§ Exercise passage:
- Opening Delimiter -

Even the teachers ignored his plight until one day, another student — who he didn’t even know — finally told one of the bullies to stop.

“And it worked. I later asked her why she did what she did and she said it was because you seem like a nice guy.”

It made a huge difference in Dias’ life. His new friend suggested he sue the school and school board and he did. Eventually winning his lawsuit, he used the money to establish Jer’s Vision: Canada’s Youth Diversity Initiative.

Today, Jer’s Vision holds about 20 conferences across Canada to help students gain the skills they need to stand up to bullies and homophobic people.

“People ask me all the time why do I do what I do — I do it for you guys,” said Dias.

“I’m even a little jealous since I never had this opportunity (to attend events like this) when I was a student. I’m learning from this too.”

Dias wants students to learn how to deal with people who may not understand nor even want to understand someone who may be different.

 “The truth is, you get to feel better about yourself. You don’t need to save the world. If you save one person, you’ve won, even if it’s the person who’s smiling back at you in the mirror and anything you do on top of that is great.”

Serena Matheson, a teacher at Riverview and an adviser to the school’s Gay-Straight Alliance, said the purpose of Saturday’s event was to help students to make a difference in their schools.

“This allows students to get together, learn and bring equity to their schools,” said Matheson.

- Closing Delimiter -

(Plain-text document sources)
- Opening Delimiter -

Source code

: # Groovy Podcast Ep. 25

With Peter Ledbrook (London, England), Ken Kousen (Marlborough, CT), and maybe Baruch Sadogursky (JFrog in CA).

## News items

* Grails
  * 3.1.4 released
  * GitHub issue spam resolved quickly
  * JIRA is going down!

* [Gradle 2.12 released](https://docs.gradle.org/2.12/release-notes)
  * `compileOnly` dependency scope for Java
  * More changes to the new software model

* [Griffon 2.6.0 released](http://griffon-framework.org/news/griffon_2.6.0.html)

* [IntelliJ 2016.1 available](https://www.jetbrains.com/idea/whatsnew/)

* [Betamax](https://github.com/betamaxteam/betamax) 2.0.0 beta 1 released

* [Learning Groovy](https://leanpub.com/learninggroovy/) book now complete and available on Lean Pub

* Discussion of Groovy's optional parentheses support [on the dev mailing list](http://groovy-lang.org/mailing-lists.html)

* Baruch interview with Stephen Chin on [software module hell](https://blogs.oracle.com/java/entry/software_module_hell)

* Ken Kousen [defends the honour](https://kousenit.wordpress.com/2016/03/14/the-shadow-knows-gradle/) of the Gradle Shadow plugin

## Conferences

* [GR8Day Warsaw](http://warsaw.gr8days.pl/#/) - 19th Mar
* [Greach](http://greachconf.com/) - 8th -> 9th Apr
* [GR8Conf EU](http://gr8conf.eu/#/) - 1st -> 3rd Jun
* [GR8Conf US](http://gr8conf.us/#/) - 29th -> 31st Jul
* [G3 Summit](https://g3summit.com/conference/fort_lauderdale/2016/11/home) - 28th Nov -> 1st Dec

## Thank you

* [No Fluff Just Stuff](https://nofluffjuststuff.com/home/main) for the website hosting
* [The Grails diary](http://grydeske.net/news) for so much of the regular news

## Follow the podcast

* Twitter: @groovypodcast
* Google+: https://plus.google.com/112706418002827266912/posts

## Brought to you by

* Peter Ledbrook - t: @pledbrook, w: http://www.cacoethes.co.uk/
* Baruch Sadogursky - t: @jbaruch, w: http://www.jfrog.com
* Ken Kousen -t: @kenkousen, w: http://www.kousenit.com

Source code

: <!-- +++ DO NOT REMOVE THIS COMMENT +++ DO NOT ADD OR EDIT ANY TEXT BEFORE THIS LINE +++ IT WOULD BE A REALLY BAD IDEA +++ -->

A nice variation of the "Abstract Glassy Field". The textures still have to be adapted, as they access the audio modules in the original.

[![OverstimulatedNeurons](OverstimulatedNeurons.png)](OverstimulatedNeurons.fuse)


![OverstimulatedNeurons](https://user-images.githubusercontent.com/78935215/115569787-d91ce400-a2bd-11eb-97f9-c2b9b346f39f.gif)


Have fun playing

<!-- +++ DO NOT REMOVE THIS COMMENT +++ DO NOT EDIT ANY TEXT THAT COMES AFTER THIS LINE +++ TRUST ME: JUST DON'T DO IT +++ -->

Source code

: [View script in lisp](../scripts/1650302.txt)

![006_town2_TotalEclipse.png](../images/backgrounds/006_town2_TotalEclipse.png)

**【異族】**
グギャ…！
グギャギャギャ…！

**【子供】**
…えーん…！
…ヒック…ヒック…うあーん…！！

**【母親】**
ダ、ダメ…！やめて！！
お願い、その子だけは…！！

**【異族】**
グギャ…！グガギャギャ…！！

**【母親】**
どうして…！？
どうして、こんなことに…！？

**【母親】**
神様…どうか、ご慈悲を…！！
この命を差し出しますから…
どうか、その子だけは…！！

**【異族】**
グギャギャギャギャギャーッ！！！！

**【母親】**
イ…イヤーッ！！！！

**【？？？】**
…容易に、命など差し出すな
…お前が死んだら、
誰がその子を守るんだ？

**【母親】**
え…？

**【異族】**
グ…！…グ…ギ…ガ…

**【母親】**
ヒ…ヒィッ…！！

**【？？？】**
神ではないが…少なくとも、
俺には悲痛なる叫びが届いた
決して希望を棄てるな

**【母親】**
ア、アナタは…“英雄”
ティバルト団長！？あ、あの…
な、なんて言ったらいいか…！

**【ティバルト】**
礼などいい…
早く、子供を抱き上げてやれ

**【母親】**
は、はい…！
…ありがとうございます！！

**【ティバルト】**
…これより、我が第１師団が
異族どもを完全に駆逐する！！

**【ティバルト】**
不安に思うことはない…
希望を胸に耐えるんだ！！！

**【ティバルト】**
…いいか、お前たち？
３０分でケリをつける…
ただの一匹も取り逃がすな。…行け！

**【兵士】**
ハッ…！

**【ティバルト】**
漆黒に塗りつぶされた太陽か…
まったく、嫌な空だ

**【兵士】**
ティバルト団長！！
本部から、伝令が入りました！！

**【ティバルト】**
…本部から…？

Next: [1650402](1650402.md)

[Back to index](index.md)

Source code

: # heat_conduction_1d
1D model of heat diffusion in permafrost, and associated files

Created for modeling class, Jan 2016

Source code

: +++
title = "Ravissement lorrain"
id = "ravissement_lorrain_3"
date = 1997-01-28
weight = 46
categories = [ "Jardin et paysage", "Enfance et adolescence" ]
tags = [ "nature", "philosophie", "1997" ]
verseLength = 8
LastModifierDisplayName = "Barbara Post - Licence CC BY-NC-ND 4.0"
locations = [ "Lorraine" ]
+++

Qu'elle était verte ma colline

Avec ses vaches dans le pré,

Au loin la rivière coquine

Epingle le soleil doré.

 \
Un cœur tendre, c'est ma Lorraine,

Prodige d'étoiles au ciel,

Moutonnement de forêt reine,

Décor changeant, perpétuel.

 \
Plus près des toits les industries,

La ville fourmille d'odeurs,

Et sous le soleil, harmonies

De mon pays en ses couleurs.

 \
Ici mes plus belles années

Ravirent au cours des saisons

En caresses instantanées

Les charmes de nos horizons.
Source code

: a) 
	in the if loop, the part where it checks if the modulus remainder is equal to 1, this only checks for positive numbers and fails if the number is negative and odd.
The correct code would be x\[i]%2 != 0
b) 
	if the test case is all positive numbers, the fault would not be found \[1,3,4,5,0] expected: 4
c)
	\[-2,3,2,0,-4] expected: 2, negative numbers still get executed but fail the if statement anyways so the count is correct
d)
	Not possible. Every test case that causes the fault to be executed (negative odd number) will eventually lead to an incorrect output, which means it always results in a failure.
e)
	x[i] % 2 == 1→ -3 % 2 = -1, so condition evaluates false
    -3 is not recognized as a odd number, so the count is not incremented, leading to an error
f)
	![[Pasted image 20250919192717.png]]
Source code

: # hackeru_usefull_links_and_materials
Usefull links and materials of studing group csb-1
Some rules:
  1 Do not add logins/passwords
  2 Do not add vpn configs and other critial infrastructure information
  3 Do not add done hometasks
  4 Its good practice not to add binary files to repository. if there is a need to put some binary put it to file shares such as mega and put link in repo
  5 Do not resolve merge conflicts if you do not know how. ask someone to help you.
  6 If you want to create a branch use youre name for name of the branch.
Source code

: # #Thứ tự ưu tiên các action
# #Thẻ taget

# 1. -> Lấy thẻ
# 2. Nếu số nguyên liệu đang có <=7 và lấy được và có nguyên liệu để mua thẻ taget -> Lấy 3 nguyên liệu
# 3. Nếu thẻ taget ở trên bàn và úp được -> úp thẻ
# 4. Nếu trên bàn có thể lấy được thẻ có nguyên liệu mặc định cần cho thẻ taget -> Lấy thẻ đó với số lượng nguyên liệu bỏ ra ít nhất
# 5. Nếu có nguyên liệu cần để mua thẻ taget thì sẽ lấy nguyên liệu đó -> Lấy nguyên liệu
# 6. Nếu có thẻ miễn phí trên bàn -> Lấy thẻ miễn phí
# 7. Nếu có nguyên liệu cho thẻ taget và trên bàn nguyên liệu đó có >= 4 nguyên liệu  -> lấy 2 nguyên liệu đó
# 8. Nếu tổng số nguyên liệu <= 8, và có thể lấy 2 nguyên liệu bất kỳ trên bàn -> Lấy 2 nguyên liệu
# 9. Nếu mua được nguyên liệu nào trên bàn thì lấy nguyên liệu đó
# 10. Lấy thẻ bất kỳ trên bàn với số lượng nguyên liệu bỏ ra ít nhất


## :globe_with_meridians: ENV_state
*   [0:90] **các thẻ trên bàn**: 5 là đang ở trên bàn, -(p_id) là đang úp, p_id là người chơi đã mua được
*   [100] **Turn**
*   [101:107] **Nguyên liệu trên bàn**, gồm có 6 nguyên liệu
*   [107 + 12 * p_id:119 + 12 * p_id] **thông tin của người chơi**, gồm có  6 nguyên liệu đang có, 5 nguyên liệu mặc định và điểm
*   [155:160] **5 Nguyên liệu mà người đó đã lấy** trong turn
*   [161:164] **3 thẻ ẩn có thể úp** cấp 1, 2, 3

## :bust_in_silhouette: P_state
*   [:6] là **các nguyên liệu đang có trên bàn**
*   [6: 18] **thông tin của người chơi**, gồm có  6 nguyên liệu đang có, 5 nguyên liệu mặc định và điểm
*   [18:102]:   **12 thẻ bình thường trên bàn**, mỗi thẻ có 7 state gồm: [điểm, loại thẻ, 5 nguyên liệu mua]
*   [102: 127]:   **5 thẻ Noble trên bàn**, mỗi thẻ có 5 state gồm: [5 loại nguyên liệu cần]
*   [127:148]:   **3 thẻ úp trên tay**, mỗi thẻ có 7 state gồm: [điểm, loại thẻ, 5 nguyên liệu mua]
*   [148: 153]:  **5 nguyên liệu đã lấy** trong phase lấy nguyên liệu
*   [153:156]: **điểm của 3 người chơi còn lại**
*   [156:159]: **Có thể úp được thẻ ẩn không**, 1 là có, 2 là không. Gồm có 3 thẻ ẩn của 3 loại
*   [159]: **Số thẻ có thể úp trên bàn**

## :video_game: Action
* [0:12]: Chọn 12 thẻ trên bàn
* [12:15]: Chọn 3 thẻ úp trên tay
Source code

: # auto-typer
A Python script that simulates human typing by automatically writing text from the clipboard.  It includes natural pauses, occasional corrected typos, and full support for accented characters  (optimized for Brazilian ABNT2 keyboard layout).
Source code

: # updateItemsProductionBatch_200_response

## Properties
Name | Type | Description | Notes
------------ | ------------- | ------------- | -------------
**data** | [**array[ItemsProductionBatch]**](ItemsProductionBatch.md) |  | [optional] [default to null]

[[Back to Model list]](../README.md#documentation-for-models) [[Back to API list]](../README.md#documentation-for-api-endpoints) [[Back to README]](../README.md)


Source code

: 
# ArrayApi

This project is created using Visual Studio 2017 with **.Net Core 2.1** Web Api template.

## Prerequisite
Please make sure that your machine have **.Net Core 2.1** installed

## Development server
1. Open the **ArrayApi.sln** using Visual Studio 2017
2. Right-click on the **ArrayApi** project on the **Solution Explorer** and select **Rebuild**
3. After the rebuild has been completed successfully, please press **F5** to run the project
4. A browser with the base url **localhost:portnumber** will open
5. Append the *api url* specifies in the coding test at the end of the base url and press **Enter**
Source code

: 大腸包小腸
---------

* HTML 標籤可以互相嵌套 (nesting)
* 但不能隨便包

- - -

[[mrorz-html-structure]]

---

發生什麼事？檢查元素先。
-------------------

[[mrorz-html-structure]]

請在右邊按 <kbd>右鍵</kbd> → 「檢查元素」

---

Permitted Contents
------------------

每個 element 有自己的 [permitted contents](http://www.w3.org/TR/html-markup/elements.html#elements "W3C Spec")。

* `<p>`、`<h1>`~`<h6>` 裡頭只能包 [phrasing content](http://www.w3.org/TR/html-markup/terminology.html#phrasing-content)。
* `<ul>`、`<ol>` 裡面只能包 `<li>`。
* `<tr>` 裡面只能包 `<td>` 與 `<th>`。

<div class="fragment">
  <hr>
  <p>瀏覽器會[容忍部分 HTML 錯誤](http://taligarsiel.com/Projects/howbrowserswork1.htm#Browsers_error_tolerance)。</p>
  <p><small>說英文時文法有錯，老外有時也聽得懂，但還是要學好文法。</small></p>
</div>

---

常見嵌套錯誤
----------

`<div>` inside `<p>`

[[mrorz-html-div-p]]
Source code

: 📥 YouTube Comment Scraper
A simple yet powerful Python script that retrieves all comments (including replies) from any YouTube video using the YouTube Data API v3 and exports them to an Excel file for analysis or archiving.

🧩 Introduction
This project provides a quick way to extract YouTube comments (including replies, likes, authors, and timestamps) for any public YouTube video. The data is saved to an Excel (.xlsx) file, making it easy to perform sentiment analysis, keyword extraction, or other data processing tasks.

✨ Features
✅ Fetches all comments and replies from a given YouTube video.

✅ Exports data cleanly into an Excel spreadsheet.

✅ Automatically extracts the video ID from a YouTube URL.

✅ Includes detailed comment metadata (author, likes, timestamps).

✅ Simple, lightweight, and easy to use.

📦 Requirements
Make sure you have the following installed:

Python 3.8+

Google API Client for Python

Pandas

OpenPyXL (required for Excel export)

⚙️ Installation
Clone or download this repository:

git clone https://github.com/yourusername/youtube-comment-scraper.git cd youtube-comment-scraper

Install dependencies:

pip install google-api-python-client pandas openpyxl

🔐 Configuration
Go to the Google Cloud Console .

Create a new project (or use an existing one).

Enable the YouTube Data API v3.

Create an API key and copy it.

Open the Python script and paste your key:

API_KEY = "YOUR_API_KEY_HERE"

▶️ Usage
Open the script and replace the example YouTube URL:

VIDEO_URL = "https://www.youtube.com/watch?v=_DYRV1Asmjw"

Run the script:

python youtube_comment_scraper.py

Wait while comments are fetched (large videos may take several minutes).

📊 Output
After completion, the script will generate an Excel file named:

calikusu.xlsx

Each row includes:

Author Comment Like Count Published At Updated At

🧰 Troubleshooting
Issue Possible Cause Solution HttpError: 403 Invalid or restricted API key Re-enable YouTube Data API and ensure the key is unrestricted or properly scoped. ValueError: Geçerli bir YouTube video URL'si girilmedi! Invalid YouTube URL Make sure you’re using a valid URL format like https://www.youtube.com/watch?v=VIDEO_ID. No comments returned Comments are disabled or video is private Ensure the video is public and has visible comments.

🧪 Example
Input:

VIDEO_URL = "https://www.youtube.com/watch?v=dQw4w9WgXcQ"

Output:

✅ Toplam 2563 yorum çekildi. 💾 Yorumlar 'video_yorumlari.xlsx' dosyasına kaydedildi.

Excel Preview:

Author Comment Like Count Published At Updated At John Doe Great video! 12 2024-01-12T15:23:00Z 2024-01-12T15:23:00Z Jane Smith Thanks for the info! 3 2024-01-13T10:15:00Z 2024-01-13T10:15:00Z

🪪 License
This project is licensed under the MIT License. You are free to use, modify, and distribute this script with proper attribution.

- Closing Delimiter -

§ Your tasks:
(a) Reproduce the lines of the records starting with the one that has "Baruch interview with" and ending after the one that has "## Follow the podcast".
(b) Write the next part of the passage about Jer's Vision and the student event against bullying, picking up after its final sentence.

§ Numbered answers:
(a)
* Baruch interview with Stephen Chin on [software module hell](https://blogs.oracle.com/java/entry/software_module_hell)

* Ken Kousen [defends the honour](https://kousenit.wordpress.com/2016/03/14/the-shadow-knows-gradle/) of the Gradle Shadow plugin

## Conferences

* [GR8Day Warsaw](http://warsaw.gr8days.pl/#/) - 19th Mar
* [Greach](http://greachconf.com/) - 8th -> 9th Apr
* [GR8Conf EU](http://gr8conf.eu/#/) - 1st -> 3rd Jun
* [GR8Conf US](http://gr8conf.us/#/) - 29th -> 31st Jul
* [G3 Summit](https://g3summit.com/conference/fort_lauderdale/2016/11/home) - 28th Nov -> 1st Dec

## Thank you

* [No Fluff Just Stuff](https://nofluffjuststuff.com/home/main) for the website hosting
* [The Grails diary](http://grydeske.net/news) for so much of the regular news

## Follow the podcast

(b)
“I want them to leave with excitement and energy and go back into their schools and create change. A lot of students fear going to school because they don’t have those connections in their communities so we want to make sure they have allies or people they can go to who they know are safe and who are working towards making their school community safer.”

The Riverview High conference covered a variety of areas including queer history, how to involve their GSAs with their school communities, how to grow as a person, the power of language, taking action in their community and a school board workshop. It’s a day of information that Dias wants more people to have so they can, in turn, pass on to others.

“Help yourself — 90 per cent of bullying goes unreported,” he told the students.

“If you intervene, 50 per cent of the time, it will stop. You become stronger. If you make one friend, you’re 18 per cent more resilient. I’m not here long – I love Cape Breton but I don’t live here – it’s up to you to make it better.”